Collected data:
* * * * *

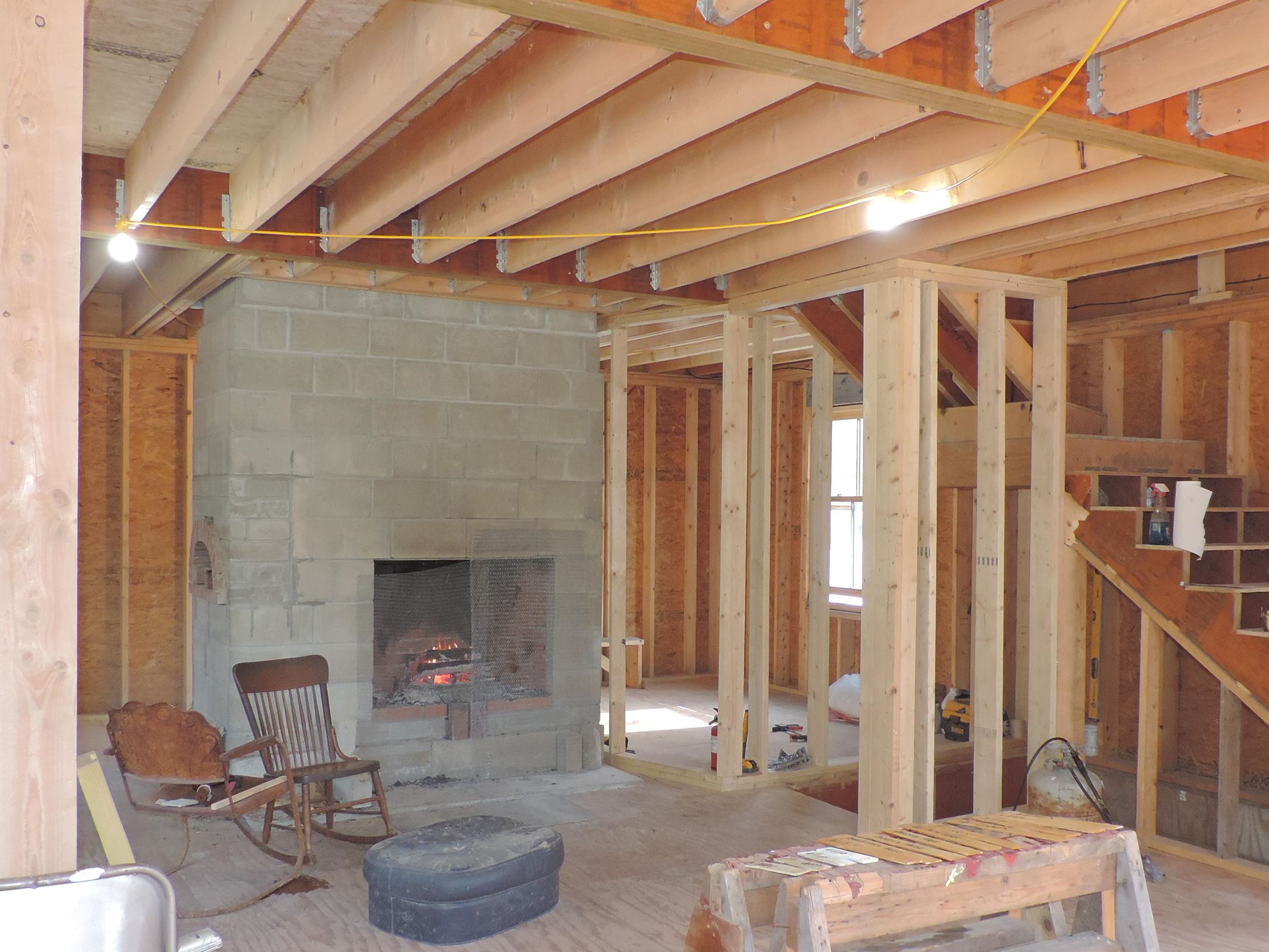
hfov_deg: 55.3
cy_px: 525
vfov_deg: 42.9
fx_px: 1210
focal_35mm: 33
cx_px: 665
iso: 360
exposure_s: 1/40
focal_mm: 4.3
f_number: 3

* * * * *

• [WHAT YOU NEED TO DO]
The answer must be an exact reproduction of the records, with every picture left out.

• [RESULT OF THE EXERCISE]
hfov_deg: 55.3
cy_px: 525
vfov_deg: 42.9
fx_px: 1210
focal_35mm: 33
cx_px: 665
iso: 360
exposure_s: 1/40
focal_mm: 4.3
f_number: 3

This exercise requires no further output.